NICOYA BENHAM-MARIN
Guest Writer
benhamnh@plu.edu
Being a student-athlete is a special experience, and it is not something that everyone can do. It takes a lot of time management between your studies and your sport. Any free time you have is used to do homework, and when you’re not doing homework, you’re playing your sport.
My social life is pretty minimal during season. I spend a lot of time studying, working, and playing soccer. A lot of my social time is spent with my teammates, but we are a pretty close knit team, so practice and games are like spending time with your closest friends. I try to make time to see my friends that don’t play soccer as much as I can, but it is hard when your schedule is so limited. Even though being a student-athlete is busy and stressful, I wouldn’t trade it for the world. I love every single second of it.

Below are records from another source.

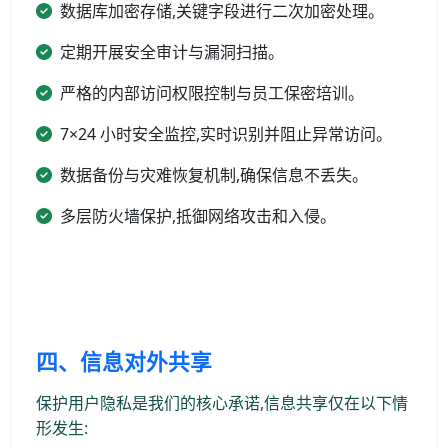
数据库加密存储,关键字段进行二次加密处理。
定期开展安全审计与漏洞扫描。
严格的内部访问权限控制与员工保密培训。
7×24 小时安全监控,实时识别并阻止异常访问。
数据备份与灾难恢复机制,确保信息不丢失。
多层防火墙保护,抵御网络攻击和入侵。
四、信息对外共享
保护用户隐私是我们的核心承诺,信息共享仅在以下情
形发生: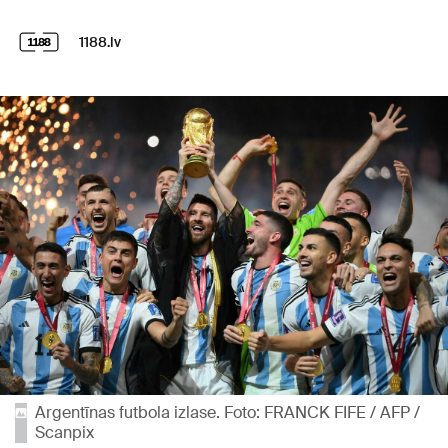
1188.lv
Argentīnas futbola izlase. Foto: FRANCK FIFE / AFP /
Scanpix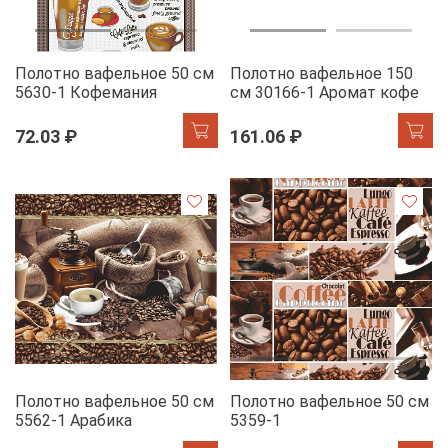
Полотно вафельное 50 см
Полотно вафельное 150
5630-1 Кофемания
см 30166-1 Аромат кофе
72.03 ₽
161.06 ₽
Полотно вафельное 50 см
Полотно вафельное 50 см
5562-1 Арабика
5359-1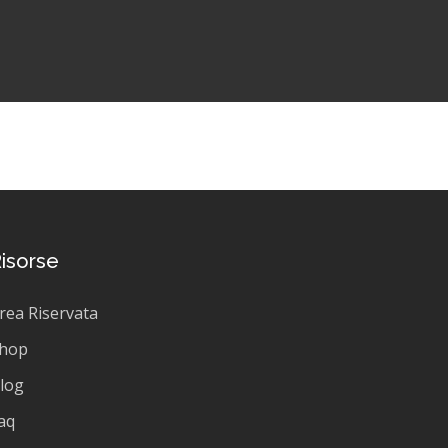
isorse
rea Riservata
hop
log
aq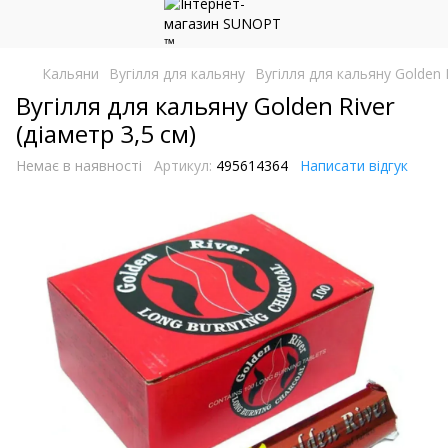
Кальяни
Вугілля для кальяну
Вугілля для кальяну Golden R
Вугілля для кальяну Golden River
(діаметр 3,5 см)
Немає в наявності
Артикул:
495614364
Написати відгук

Our team has been having an amazing season. We’re currently sitting at first place in the Northwest Conference. Each member of our team has worked incredibly hard to get where we are in that first place spot. We’ve made countless memories that span from traveling to England to our games this last weekend.
Each day and each weekend we strive to be better and better. There is always something we can improve on.Our current record overall is 11-1-1, for conference it is 7-1-1, to us our record is always 0-0.
One of our main goals this year is having multiple people score so we are well balanced, as well as switching the point of play on the field (switching the ball to a new side where there is not pressure).
Whether you are playing professional soccer or college soccer, we can always improve, that is one thing our program focuses on. We can always be better, we never settle. I think that mentality can go into our lives as well, always aiming to be competing against your own best self, and never settling for “that is good enough.”
I think that while being an athlete can come with some stigma, I honestly don’t think there is a lot of social stigma with being an athlete around PLU’s campus. I think some people see athletes as people who do not care about their academics, and that they only care about their sports reality we take everything very seriously, whether it’s our academic or athletic performance.
Another stigma would be that athletes only want to hang out with athletes, but as much as I know we try to socialize with as many people as possible, it is hard to though when you spend most of your time with your teammates, and a lot of times those are the people you get the closest too. Sometimes it seems to be that others think that us athletes think that we are better than everyone else, in reality we all are equal, we just live different lives, but that does not mean one person is better than another. We all have our individual accomplishments, successes, failures, and lessons learned whether you are an athlete or not an athlete.